Students, staff at UK university vote to ban contact with Israeli institutions

Result not binding, says administration of School of Oriental and African Studies.

Boycott Israel sign (photo credit: REUTERS)
Boycott Israel sign
(photo credit: REUTERS)
LONDON – Students and staff at the School of Oriental and African Studies – one of the UK’s top universities – voted, in a week of balloting, to boycott contacts with all Israeli academic institutions in line with the BDS campaign.
The results announced late Friday evening led to partying on the central London campus and a request to the university authorities to sever their links with Jerusalem’s Hebrew University.
The ballot had been organized by the Students’ Union on advice from the BDS movement as part of Israel Apartheid Week, and encompassed not only students but also any academics and non-teaching staff who wished to participate.
In all three groupings, the results were in favor of a boycott – 1,283 students voting for a boycott, with just 425 against, a 75 to 25 percent split.
Among the 300 participating academics, the margin of victory was significantly smaller; they voted 60% to 40% to support the proposal, while 91% of the 40 plus support staff who voted, such as the SOAS cleaners, favored the BDS line.
But senior SOAS academic Colin Shindler, the UK’s first Israel studies professor, told The Jerusalem Post that the vast majority of SOAS’s students did not participate in the vote, so 74% of on-campus students did not support the BDS motion, a figure which rises to 86% if those studying overseas are included. The university has more than 8,500 students and a teaching staff in excess of 330.
Shindler emphasized that the BDS movement has failed to make any impact on the politics of the Jewish state despite its ongoing self-congratulation.
While its supporters may consider their campaign as “intellectually satisfying,” he regards it as “politically daft,” he said.
Moselle Paz Solis, president of the SOAS Jewish Society, described the vote as “divisive” and “discriminatory” and warned it would lead to a deterioration of relations between Israeli and Jewish students and other groups. She said they intended to take their concerns to SOAS Director Paul Webley. “He has a duty of care to foster good relations between different religious and ethnic groups – this referendum does the opposite,” she said.
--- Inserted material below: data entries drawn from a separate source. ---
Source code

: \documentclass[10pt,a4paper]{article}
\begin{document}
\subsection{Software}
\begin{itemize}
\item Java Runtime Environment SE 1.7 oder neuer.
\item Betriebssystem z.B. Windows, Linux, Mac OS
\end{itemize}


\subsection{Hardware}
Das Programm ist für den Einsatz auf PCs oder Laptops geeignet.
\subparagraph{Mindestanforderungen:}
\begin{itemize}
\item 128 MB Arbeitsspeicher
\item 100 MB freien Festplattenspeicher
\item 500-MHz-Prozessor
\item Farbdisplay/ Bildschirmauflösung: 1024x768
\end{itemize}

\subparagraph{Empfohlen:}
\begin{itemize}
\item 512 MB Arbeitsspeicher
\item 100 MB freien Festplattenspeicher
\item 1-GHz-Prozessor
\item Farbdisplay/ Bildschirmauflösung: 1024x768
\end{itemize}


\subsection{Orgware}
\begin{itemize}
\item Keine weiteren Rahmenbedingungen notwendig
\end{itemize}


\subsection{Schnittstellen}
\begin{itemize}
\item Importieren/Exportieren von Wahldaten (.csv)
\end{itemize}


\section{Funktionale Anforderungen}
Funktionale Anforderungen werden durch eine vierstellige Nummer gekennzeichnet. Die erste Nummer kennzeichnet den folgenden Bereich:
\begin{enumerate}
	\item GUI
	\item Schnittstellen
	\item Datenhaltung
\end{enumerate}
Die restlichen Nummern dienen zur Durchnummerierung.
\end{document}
A spokesman for the Fair Play Campaign told the Post the organization, which the Jewish community established to combat BDS and associated activity, was disappointed but not surprised at the result at one of the most anti-Israeli campuses in the UK.
The referendum, he added, was a biased process run by a Students’ Union that had already decided it would boycott Israel no matter what the result, and he noted that Jewish students and opponents of boycotts fought hard to defeat it.
“SOAS should be proud of its connection to a fine academic institution like Hebrew University and the opportunities this has afforded many SOAS students to enrich their understanding of the Middle East through study in Israel. We look now to the management of SOAS to guarantee that students of Hebrew at SOAS will still have the opportunity to study at Hebrew U as a part of their courses,” the Fair Play Campaign spokesman said.
A SOAS administration official commented that while the poll has been described as a “referendum” by the Students’ Union, SOAS itself had no involvement in it nor had it endorsed the ballot. The official emphasized that not only was the Students’ Union a completely independent organization but that fewer than 30% of the SOAS community had participated in the vote. Nor had details had been provided in advance as to what would constitute the necessary number of participants for a decision to be valid.
The official continued, “As highlighted in the Students’ Union’s own correspondence, the school has no legal obligation to act on the result of this vote,” adding that SOAS was committed to maintaining a neutral platform and ensuring that all members of its diverse community were free to express their opinions in a mutually respectful and collegial environment.
“This can only be conducted effectively in an atmosphere of open inquiry, mutual tolerance and intellectual freedom,” the official said.